Perhaps two-thirds of the way into our ascent, however, my canteen already felt too light and I was withering. We stopped to rest along a smooth, rocky outcrop. My young cousin looked at me.

“I’m thirsty,” he said.

“Mm-hmm,” I responded.

His eager eyes shifted to my canteen hanging on the side of my backpack. My eyes stayed locked on him.

“Can I …,” his voice trailed off. Inside, I heaved a sigh and felt a grumble deep in my gut. Just as quickly, I chided myself for being selfish--he’s just a freckle-faced kid who wants a sip of water! Rationing the rest should see me through the end. “Besides,” I reasoned. “It’s only a sip and my uncle has an emergency water purifier.”

I unscrewed the top and handed him my canteen. I still remember the way he lifted the container and threw his head back, holding the rim just above his lips. Then, he guzzled. I felt my temperature rise with each swallow and watched as small rivulets of water escaped the corners of his mouth, trickling down his cheeks. Finally, he stood and handed me the canteen with water dripping from his chin. It was nearly empty.

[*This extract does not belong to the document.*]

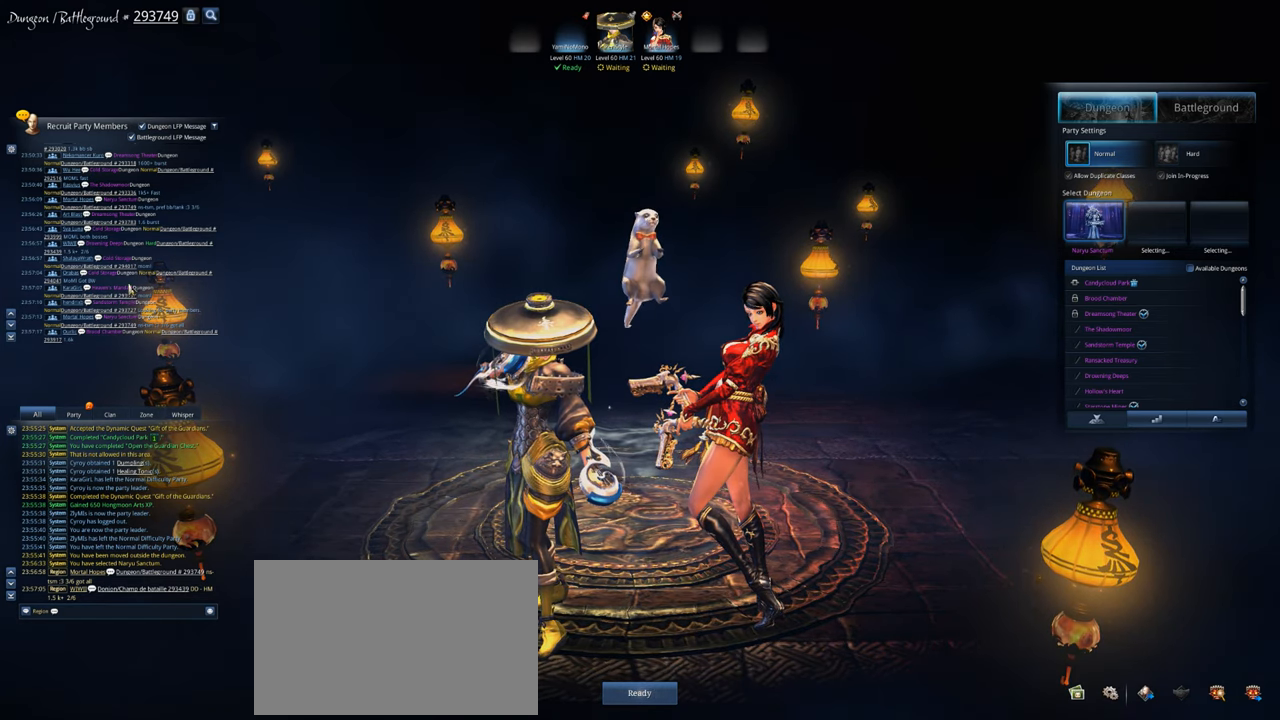
{"keys": [], "mouse": [], "mouse_move": "down-right", "events": []}
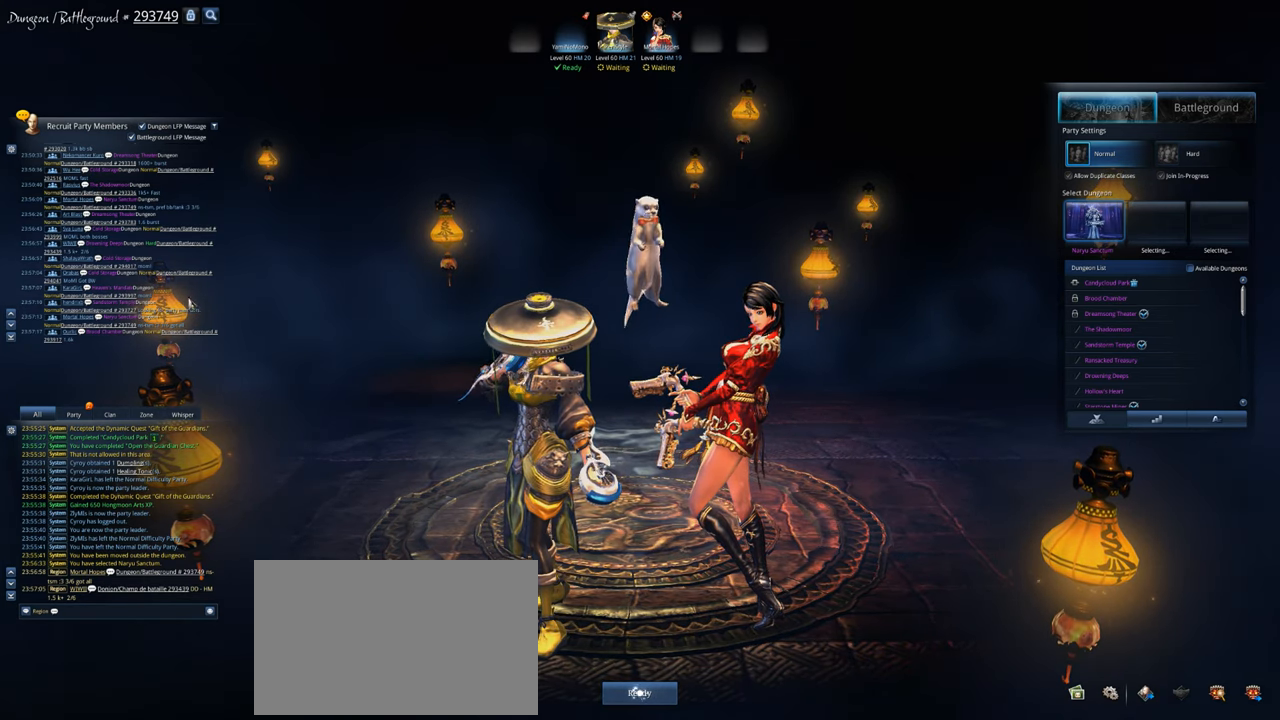
{"keys": [], "mouse": [], "mouse_move": "right", "events": []}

We continued on our hike, reaching the summit. However, upon the return, I suddenly found myself alone--with an empty canteen. Somehow I had broken off from the group, but I continued on what I thought was the correct trail. Three hours later, with scratches from mountain scrub oak, I finally stumbled across the trailhead, re-joining my family.

I think I was so dehydrated and embarrassed, my brain struggled to catch up. Instead of demanding a drink, I slumped into the back of the mini-van and stared out the window as we drove home. Water beckoned to me from the passing scenery, teasing me as it spouted from sprinklers and rambled along the ditch. I imagined crawling into the gas station to drink right from the bathroom faucet. I needed water! Not syrupy soda or juice, just pure, fresh hydrogen and oxygen molecules combined in just the right way.

I recall that thirsty day on King’s Peak with gratitude. In fact, my kids and I have a tradition of listing things we’re thankful for when we leave our driveway. This morning, I said, “I’m grateful for clean water--right at our fingertips.”

“You said that yesterday!” they moaned.

That’s right. Yesterday and every day.

This is Jenn Ashton for Bread and Butter.